Conspicuously absent in the parsing (3rd step) are both the full article URL, and the HN post URL.
I've got those, in the raw HTML, but I'd need to go through that and parse the original which up until now has been Too Much Work given what I can do with what I have now.
And if you're wondering how many votes are required to make the front page, here's a summary, by year, of the univariate stats for votes for the 30th story per page, that is, the lowest-ranked:
Note that the first three years were pretty low (min = 1, mean = 2.48, for 2007), but goinng back 5 years a story with > 23 points could have made the front page. There are also a few days with < 30 stories, all occurring in 2007 if memory serves.
(This is my first time seeing these particular stats, another analysis I'd been thinking of doing for a while. I had calculated the delta between 1st and 30th ranked stories going back some time. Also the variance by day of week, which is also fairly significant.)
This is the fun of posting my work publicly. Someone will pick it apart, and then it's a challenge to see if I can address the concerns.

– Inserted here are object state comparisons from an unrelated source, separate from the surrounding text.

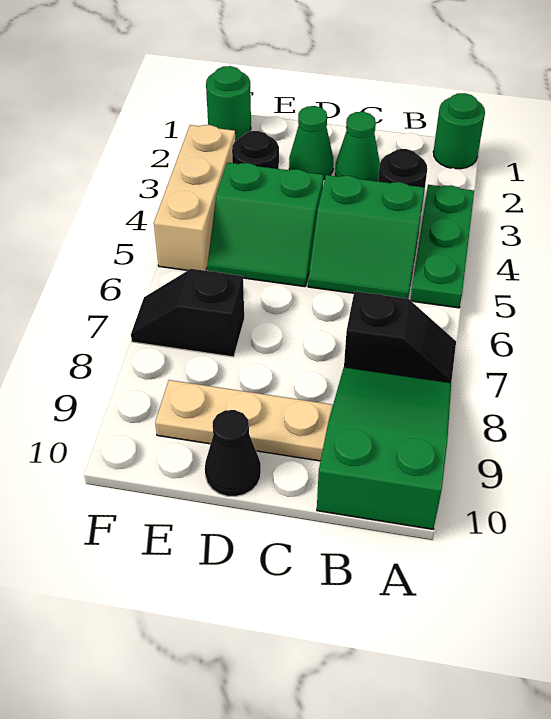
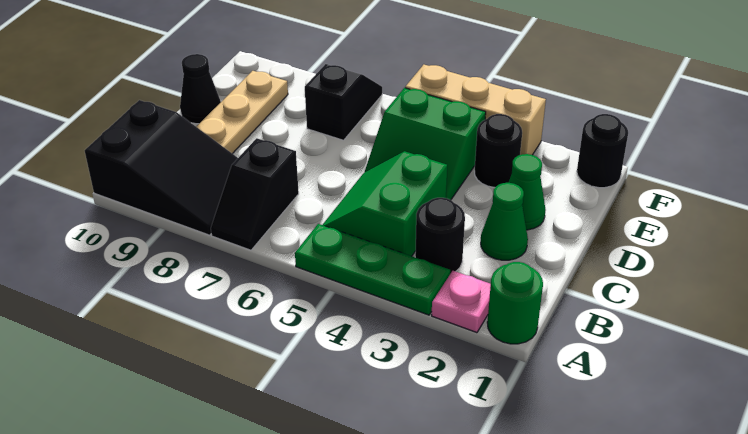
none -> pink 1x1 plate [432,271,491,333]
green 2x3 slope [317,368,451,529] -> black 2x3 slope [85,100,238,235]
green 2x2 slope [207,163,323,287] -> green 2x2 slope turned to [364,88,486,200]
green 1x1 round brick [206,66,251,140] -> black 1x1 round brick [577,114,628,188]

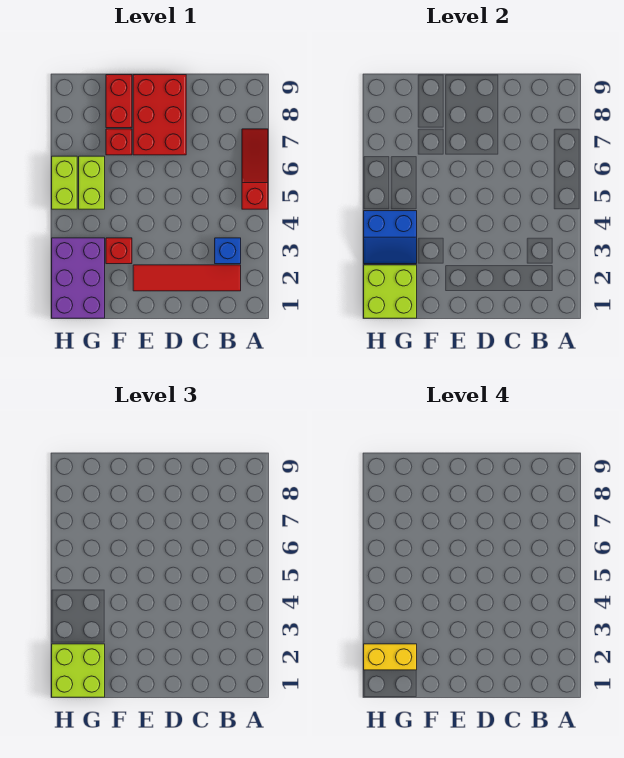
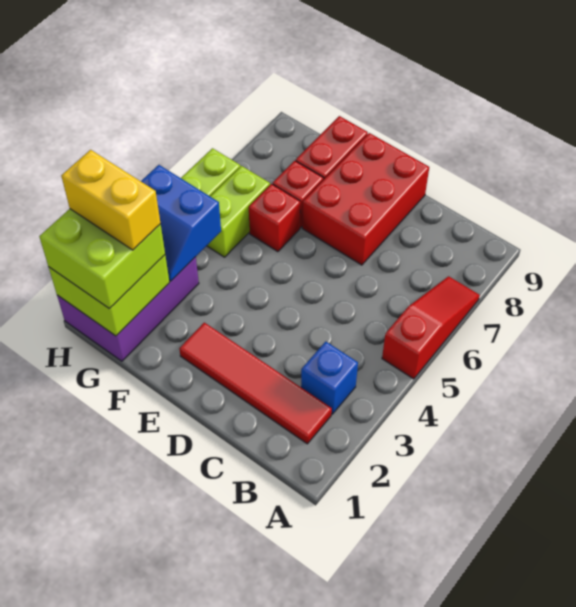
red 1x1 brick [106,238,132,264] -> red 1x1 brick moved to [249,184,300,252]

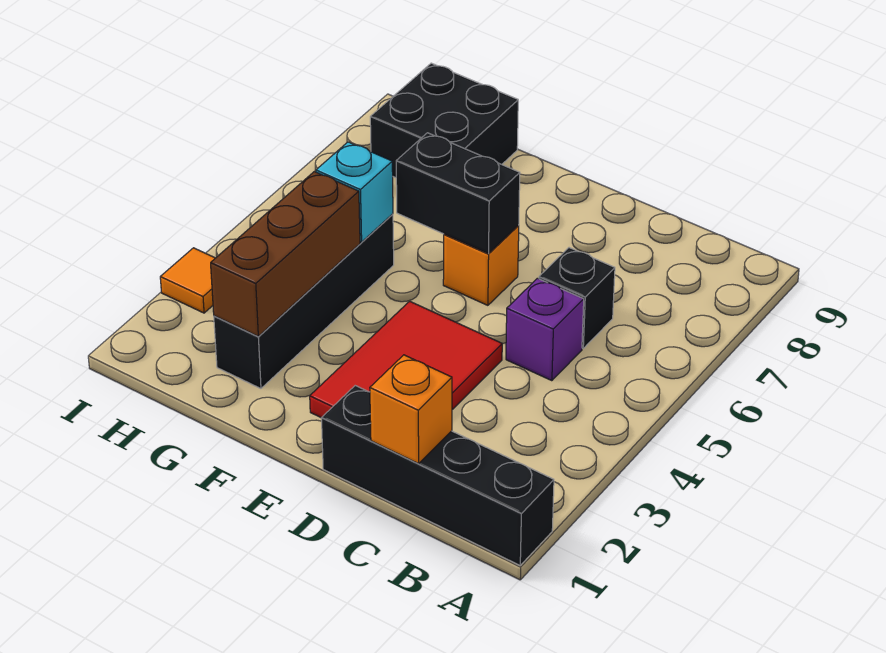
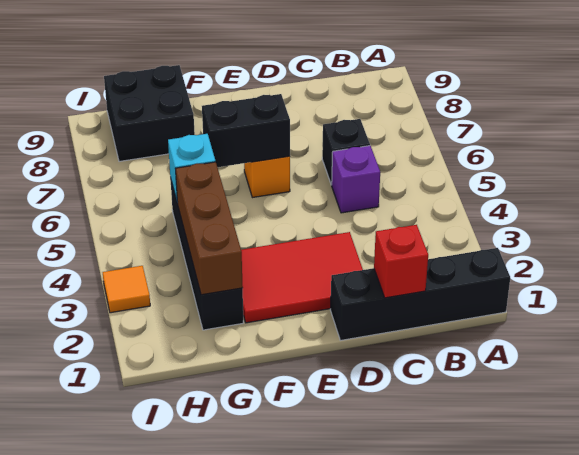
orange 1x1 brick [370,355,452,464] -> red 1x1 brick [374,225,428,298]
red 2x3 tile [310,301,502,418] -> red 2x3 tile turned to [241,232,363,323]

I knew my first attempt was quick-and-dirty. It took a few minutes to improve that a lot, a few hours to track down numerous other issues (mostly involving title-casing exceptions, and adding more terms to that script which should either not be titlecased (e.g., "DNA", or which are mixed-case (e.g., iPhone), or which are ambiguous and should be treated differently in different cases (e.g., "us", which might be a first-person plural pronoun, or an abbreviation for "United States").

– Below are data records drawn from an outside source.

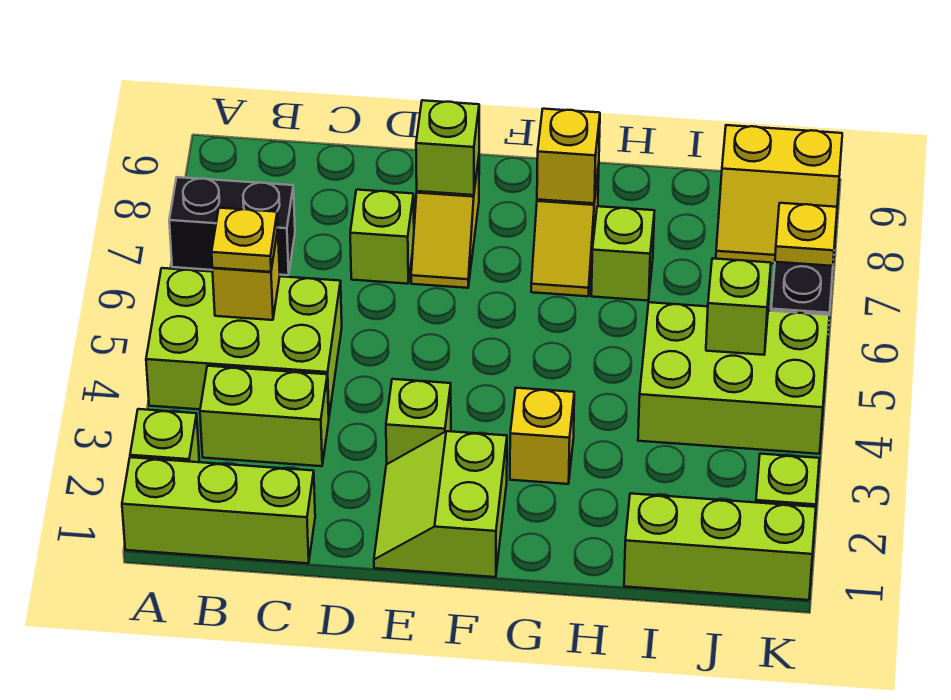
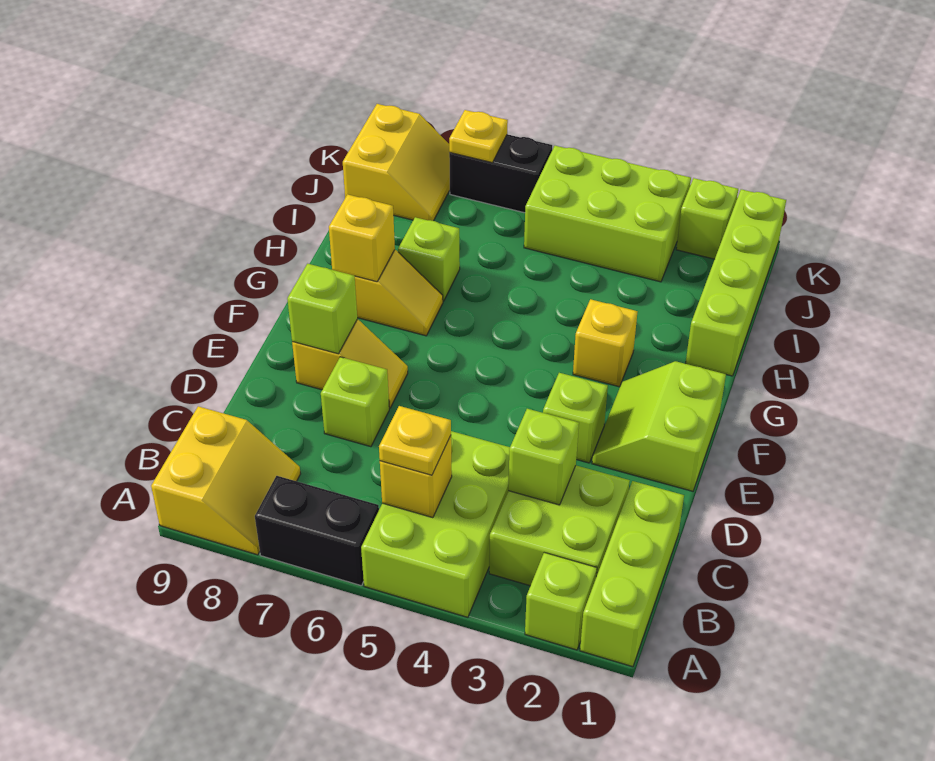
black 1x2 brick [169,177,295,275] -> black 1x2 brick turned to [255,476,379,586]
none -> yellow 2x2 slope [151,406,300,555]
lime 1x2 brick [200,366,329,466] -> lime 2x2 brick [489,465,630,586]
lime 2x2 slope [374,431,507,577] -> lime 2x2 slope turned to [592,361,726,491]
lime 1x3 brick [624,493,816,600] -> lime 1x4 brick [685,189,786,376]
lime 2x3 brick [638,302,830,454] -> lime 2x3 brick turned to [524,146,691,282]
lime 1x1 brick [706,258,771,355] -> lime 1x1 brick moved to [508,409,579,505]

For the latter, I determined that "US" appearing either immediately after "the" or at the start of a title was virtually always the United States sense of the string. I've enshrined that in `titlecase`, though there are probably some other terms that tend to occur before or after the term which could be used to further disambiguate, say, "US Congress", "US Senate", or "US Law", for example. The additional gain from those is small.
If I were writing an AI then it might incorporate those weights, but this is just a simple sed script...
Possibly related: have you considered making your aggregator ignore punctuation and case in addition to the year indicators?